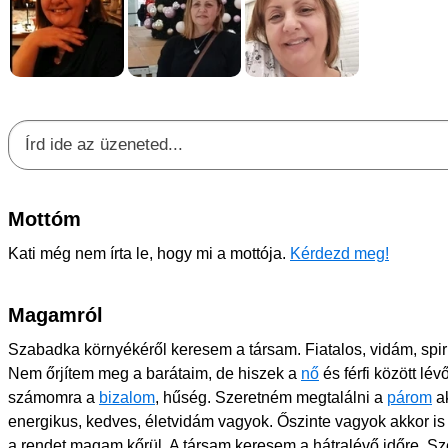
Mottóm
Kati még nem írta le, hogy mi a mottója.
Kérdezd meg!
Magamról
Szabadka környékéről keresem a társam. Fiatalos, vidám, spiri
Nem őrjítem meg a barátaim, de hiszek a
nő
és férfi között lé
számomra a
bizalom
, hűség. Szeretném megtalálni a
párom
ak
energikus, kedves, életvidám vagyok. Őszinte vagyok akkor is
a rendet magam kőrül. A társam keresem a hátralévő időre. Sze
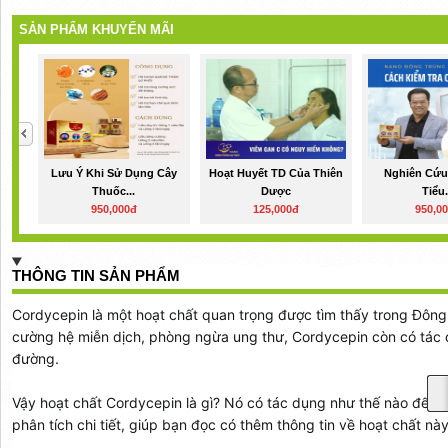
SẢN PHẨM KHUYẾN MÃI
Lưu Ý Khi Sử Dụng Cây
Hoạt Huyết TD Của Thiên
Nghiên Cứu 
Thuốc...
Dược
Tiểu.
950,000đ
125,000đ
950,0
THÔNG TIN SẢN PHẨM
Cordycepin là một hoạt chất quan trọng được tìm thấy trong Đông
cường hệ miễn dịch, phòng ngừa ung thư, Cordycepin còn có tác 
đường.
Vậy hoạt chất Cordycepin là gì? Nó có tác dụng như thế nào đến b
phân tích chi tiết, giúp bạn đọc có thêm thông tin về hoạt chất này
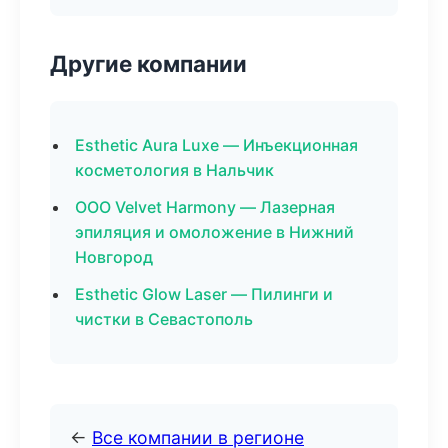
Другие компании
Esthetic Aura Luxe — Инъекционная
косметология в Нальчик
ООО Velvet Harmony — Лазерная
эпиляция и омоложение в Нижний
Новгород
Esthetic Glow Laser — Пилинги и
чистки в Севастополь
←
Все компании в регионе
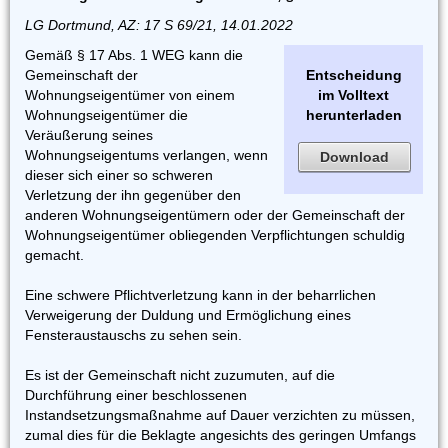
LG Dortmund, AZ: 17 S 69/21, 14.01.2022
Gemäß § 17 Abs. 1 WEG kann die
Gemeinschaft der
Entscheidung
Wohnungseigentümer von einem
im Volltext
Wohnungseigentümer die
herunterladen
Veräußerung seines
Wohnungseigentums verlangen, wenn
Download
dieser sich einer so schweren
Verletzung der ihn gegenüber den
anderen Wohnungseigentümern oder der Gemeinschaft der
Wohnungseigentümer obliegenden Verpflichtungen schuldig
gemacht.
Eine schwere Pflichtverletzung kann in der beharrlichen
Verweigerung der Duldung und Ermöglichung eines
Fensteraustauschs zu sehen sein.
Es ist der Gemeinschaft nicht zuzumuten, auf die
Durchführung einer beschlossenen
Instandsetzungsmaßnahme auf Dauer verzichten zu müssen,
zumal dies für die Beklagte angesichts des geringen Umfangs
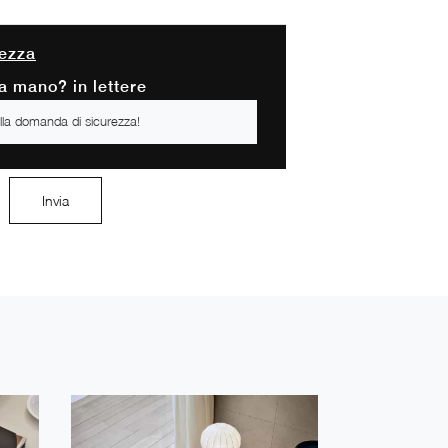
ezza
a mano? in lettere
Invia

### Exercise details
Set down the material above exactly as written, but not the pictures.

### Answer section
Mottóm
Kati még nem írta le, hogy mi a mottója.
Kérdezd meg!
Magamról
Szabadka környékéről keresem a társam. Fiatalos, vidám, spiri
Nem őrjítem meg a barátaim, de hiszek a
nő
és férfi között lé
számomra a
bizalom
, hűség. Szeretném megtalálni a
párom
ak
energikus, kedves, életvidám vagyok. Őszinte vagyok akkor is
a rendet magam kőrül. A társam keresem a hátralévő időre. Sze
SẢN PHẨM KHUYẾN MÃI
Lưu Ý Khi Sử Dụng Cây
Hoạt Huyết TD Của Thiên
Nghiên Cứu 
Thuốc...
Dược
Tiểu.
950,000đ
125,000đ
950,0
THÔNG TIN SẢN PHẨM
Cordycepin là một hoạt chất quan trọng được tìm thấy trong Đông
cường hệ miễn dịch, phòng ngừa ung thư, Cordycepin còn có tác 
đường.
Vậy hoạt chất Cordycepin là gì? Nó có tác dụng như thế nào đến b
phân tích chi tiết, giúp bạn đọc có thêm thông tin về hoạt chất này
Другие компании
Esthetic Aura Luxe — Инъекционная
косметология в Нальчик
ООО Velvet Harmony — Лазерная
эпиляция и омоложение в Нижний
Новгород
Esthetic Glow Laser — Пилинги и
чистки в Севастополь
←
Все компании в регионе
LG Dortmund, AZ: 17 S 69/21, 14.01.2022
Gemäß § 17 Abs. 1 WEG kann die
Gemeinschaft der
Entscheidung
Wohnungseigentümer von einem
im Volltext
Wohnungseigentümer die
herunterladen
Veräußerung seines
Wohnungseigentums verlangen, wenn
Download
dieser sich einer so schweren
Verletzung der ihn gegenüber den
anderen Wohnungseigentümern oder der Gemeinschaft der
Wohnungseigentümer obliegenden Verpflichtungen schuldig
gemacht.
Eine schwere Pflichtverletzung kann in der beharrlichen
Verweigerung der Duldung und Ermöglichung eines
Fensteraustauschs zu sehen sein.
Es ist der Gemeinschaft nicht zuzumuten, auf die
Durchführung einer beschlossenen
Instandsetzungsmaßnahme auf Dauer verzichten zu müssen,
zumal dies für die Beklagte angesichts des geringen Umfangs
ezza
a mano? in lettere
Invia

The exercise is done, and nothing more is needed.